Nasal drops might prevent PTSD
- Post-traumatic stress disorder (PTSD) is characterized by intrusive fear memories that do not diminish, or “extinguish,” over time.
- A small protein called neuropeptide Y is known to play a role in PTSD.
- New research shows that nasal drops of neuropeptide Y triggers extinction of fear memories in an animal model of PTSD. Combined with pre-existing data from a clinical trial in humans, this suggests that these nasal drops could prevent the development of PTSD.
Post-traumatic stress disorder (PTSD) is characterized by an exaggerated fear response to stimuli related to a traumatic event, which persists long after the event has taken place. Normally, learned fear responses gradually diminish over time, but research suggests that this process, called extinction, is impaired in PTSD.
Neuropeptide Y
Research also shows that neuropeptide Y (NPY) plays a role in PTSD. This small protein has anti-anxiety and neuroprotective properties, and various studies show that PTSD is associated with reduced concentrations of NPY in the brain. Research just published in the Journal of Neuroendocrinology now shows that an NPY nasal spray prevents PTSD-like behaviors in mice by triggering extinction of fear memories.
NPY is a 36-amino acid protein that is usually highly concentrated throughout the brain and peripheral nervous system, where it plays a role in multiple processes, including appetite, energy homeostasis, pain processing, and stress regulation. In humans, genetic variations in NPY expression affect emotions and the stress response, and combat veterans with PTSD have significantly lower levels of the peptide in their blood and cerebrospinal fluid than those without PTSD. In animals, administration of NPY into the brain inhibits different kinds of stress-induced behaviors.
How to give a rat PTSD
Esther Sabban of New York Medical School and her colleagues investigated the effects of a nasal NPY spray on the learning, retention, and extinction of fear memories in rats after exposure to a traumatic event. The researchers immobilized rats for two hours then forced them to swim for 20 minutes. After a brief recuperation period, they anesthetized the animals with ether vapor and put pairs into cages.
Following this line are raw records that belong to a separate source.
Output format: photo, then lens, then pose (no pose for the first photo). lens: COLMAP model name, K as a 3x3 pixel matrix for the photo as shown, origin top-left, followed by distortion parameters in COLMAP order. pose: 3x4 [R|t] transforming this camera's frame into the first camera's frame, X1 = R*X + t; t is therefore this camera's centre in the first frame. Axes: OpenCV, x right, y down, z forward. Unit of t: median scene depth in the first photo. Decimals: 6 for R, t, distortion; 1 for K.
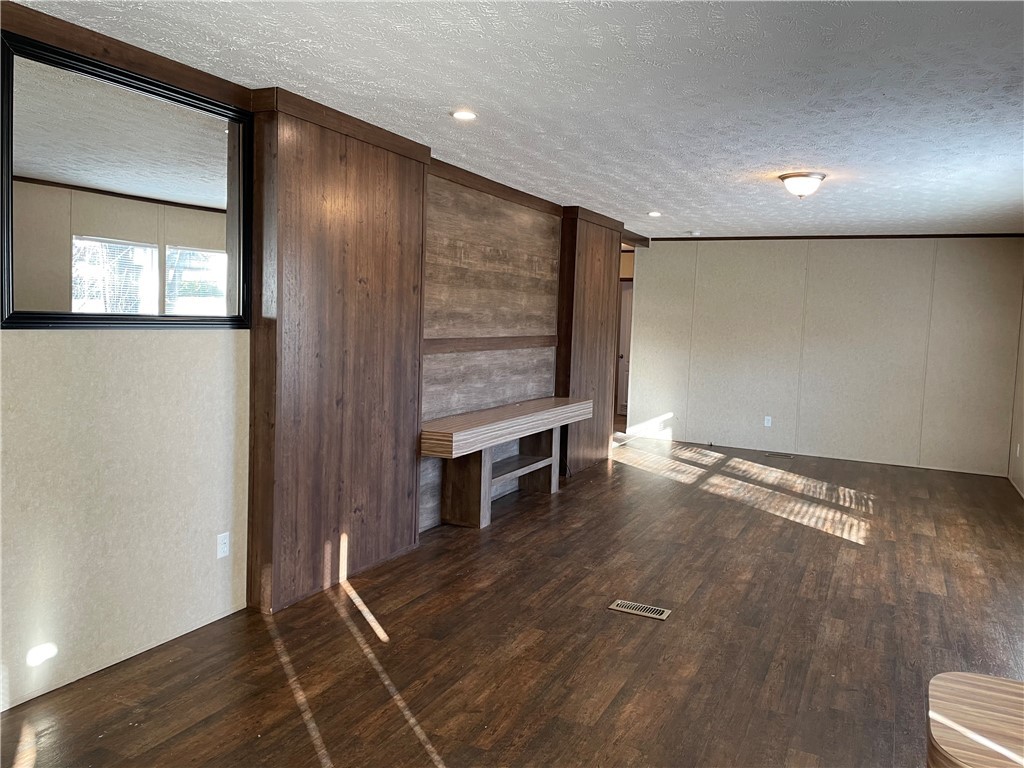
lens RADIAL K [[771.8, 0, 511.9], [0, 771.8, 385.8], [0, 0, 1]] dist [0.076293, -0.086073]
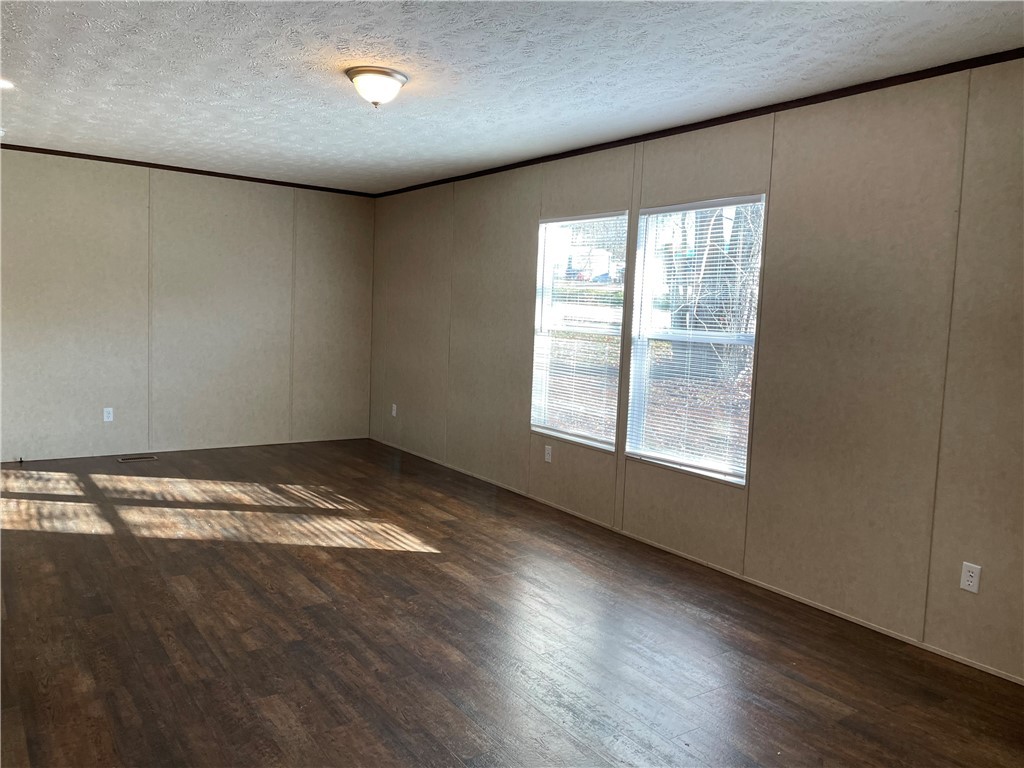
lens RADIAL K [[771.8, 0, 511.3], [0, 771.8, 380.0], [0, 0, 1]] dist [0.076293, -0.086073]
pose [[0.474286, -0.097373, 0.874969, -0.177407], [0.055728, 0.995192, 0.080544, -0.033640], [-0.878605, 0.010559, 0.477432, 0.445610]]
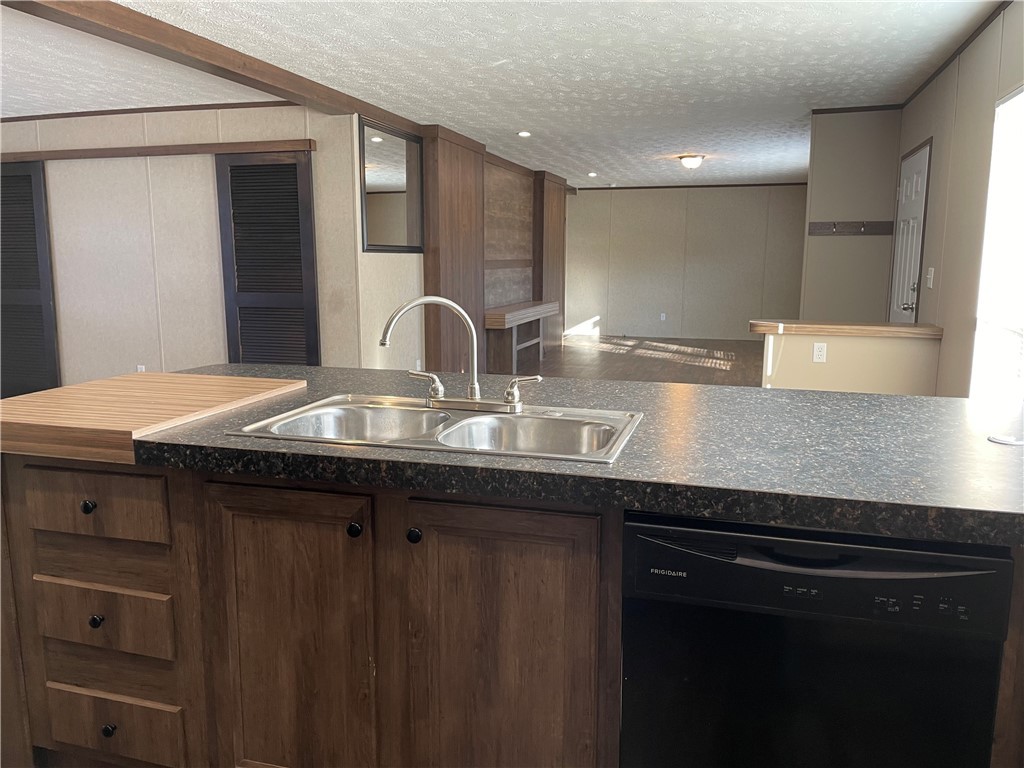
lens RADIAL K [[771.8, 0, 513.0], [0, 771.8, 383.3], [0, 0, 1]] dist [0.076293, -0.086073]
pose [[0.986168, -0.054083, 0.156676, -0.249558], [0.042042, 0.995974, 0.079173, 0.058708], [-0.160327, -0.071491, 0.984472, -0.525688]]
This so-called “single prolonged stress” procedure has been used as an animal model of PTSD for 25 years.
While under anesthesia, some of the animals were given NPY, delivered as drops into their nostrils. One week later, all the animals were placed into a chamber, where they received mild electric shocks to their feet, paired with a sound, so that they learned to associate the sound with the shocks.
The next day, they were placed in another chamber, where they heard the same sound again repeatedly, without receiving electric shocks. Normally, this would cause gradual extinction of the learned fear memory, so that the initial fear response to the sound diminishes over time. In the animals subjected to prolonged stress a week earlier, this fear extinction did not occur, and they continued to exhibit fear behaviors in response to the sound. And when placed on an elevated maze, they behaved anxiously and froze instead of exploring the environment.
But the rats given nasal drops of NPY after exposure to prolonged stress behaved differently. Their fear responses did extinguish with repeated exposure to the sound in the absence of electric shocks, and they also explored the elevated maze without displaying anxiety-like behavior. Their behavior resembled that of control animals that were handled gently for several minutes instead of being subjected to the stressful procedure.
Clinical trials in humans
A small trial published in 2018 showed that intranasal NPY is well tolerated by PTSD patients, and may have anti-anxiety effects. These latest results suggest that intranasal NPY has potential as an early, non-invasive intervention that could prevent development of the condition in the first place.